Beyond the plans provided by health authorities, you should consider reminding your clients of the importance of their administrative practices in supporting or issuing rebuttals to workers’ comp claims. Revaluating the safety guidelines for better monitoring and enforcement as well as improving recordkeeping practices will help them both limit the spread of COVID-19 on the shop floor and better navigate insurance issues down the line.
These will also protect your clients from expensive citations. Over the summer, experts told employers across all sectors to expect a “tidal wave” of OSHA record-keeping violations and citations in the coming months. OSHA recently published a list of most common citations OSHA issued related to COVID-19.
Among these are violations of the General Duty Clause, which requires employees to “furnish a place of employment that was free from recognized hazards that are causing or are likely to cause death or serious physical harm to employees.”
To avoid these penalties, your clients should ensure at a minimum that they’re conducting a case-by-case investigation for every positive COVID-19 case and record any work-related cases in the OSHA 300 Log.
Encourage Appropriate Response to Whistleblower Complaints
Over the past few months, whistleblowers have come forward to report allegedly unsafe working environments. Due to the contagious nature of COVID-19 and the precarious place of manufacturing facilities in the economy, a whistleblower complaint is never out of the question.

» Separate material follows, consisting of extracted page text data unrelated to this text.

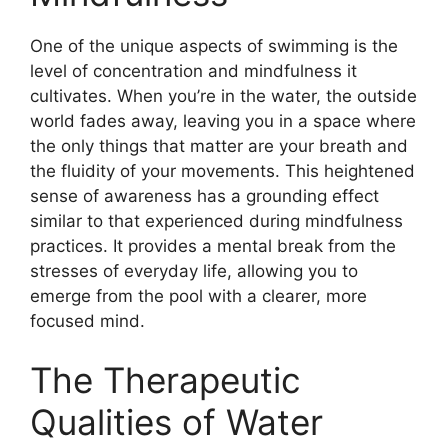
One of the unique aspects of swimming is the
level of concentration and mindfulness it
cultivates. When you’re in the water, the outside
world fades away, leaving you in a space where
the only things that matter are your breath and
the fluidity of your movements. This heightened
sense of awareness has a grounding effect
similar to that experienced during mindfulness
practices. It provides a mental break from the
stresses of everyday life, allowing you to
emerge from the pool with a clearer, more
focused mind.
The Therapeutic
Qualities of Water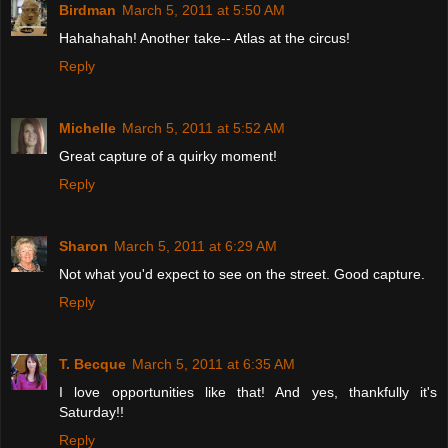
Birdman
March 5, 2011 at 5:50 AM
Hahahahah! Another take-- Atlas at the circus!
Reply
Michelle
March 5, 2011 at 5:52 AM
Great capture of a quirky moment!
Reply
Sharon
March 5, 2011 at 6:29 AM
Not what you'd expect to see on the street. Good capture.
Reply
T. Becque
March 5, 2011 at 6:35 AM
I love opportunities like that! And yes, thankfully it's
Saturday!!
Reply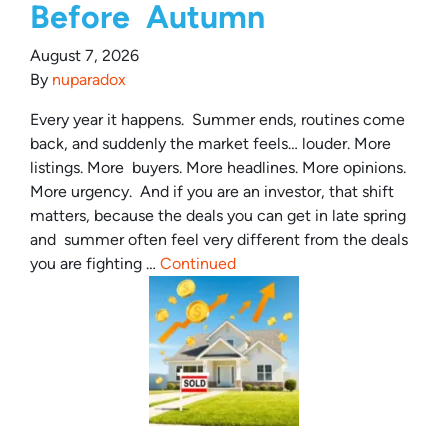
Before Autumn
August 7, 2026
By
nuparadox
Every year it happens. Summer ends, routines come
back, and suddenly the market feels… louder. More
listings. More buyers. More headlines. More opinions.
More urgency. And if you are an investor, that shift
matters, because the deals you can get in late spring
and summer often feel very different from the deals
you are fighting …
Continued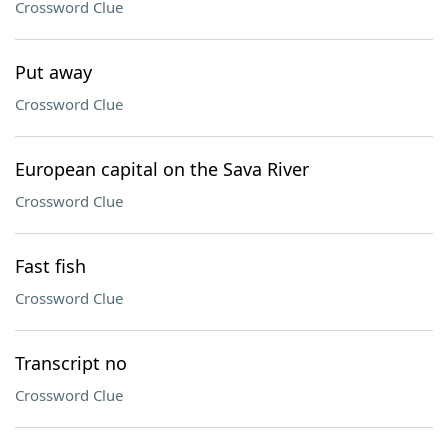
Crossword Clue
Put away
Crossword Clue
European capital on the Sava River
Crossword Clue
Fast fish
Crossword Clue
Transcript no
Crossword Clue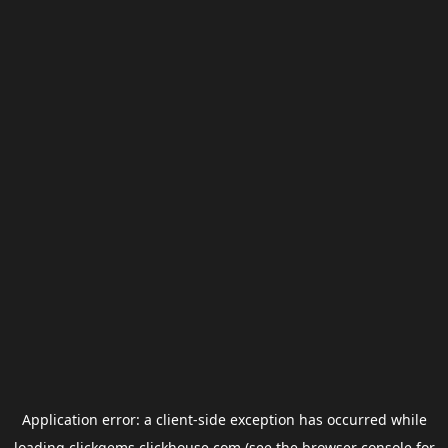
Application error: a
client
-side exception has occurred while
loading
clickgems.clickhouse.com
(see the
browser console
for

It’s in everyone’s best interests to respond to whistleblower complaints appropriately. Remind your clients that they should investigate, document, and prevent the spread of COVID-19 according to the rules passed down by the CDC, OSHA, and state health authorities regardless of a complaint.
You might find it helpful to share a leaflet reminding your clients of the appropriate ways to communicate with a whistleblower. Also consider sending them a copy of OSHA’s FactSheet on the Whistleblower Protection Program.
Help Your Clients Protect Their Communities
Manufacturing plants have been a significant part of COVID-19 relief. For so many, closing is not only not an option but could derail the national response. That’s why it’s so important for manufacturers to have the support needed to respond to a COVID-19 outbreak on their premises.
You can help your clients by sharing resources on work-relatedness, helping them navigate the evidence produced, and recommend further resources for preventing the spread of COVID-19 both on the shop floor and in their communities.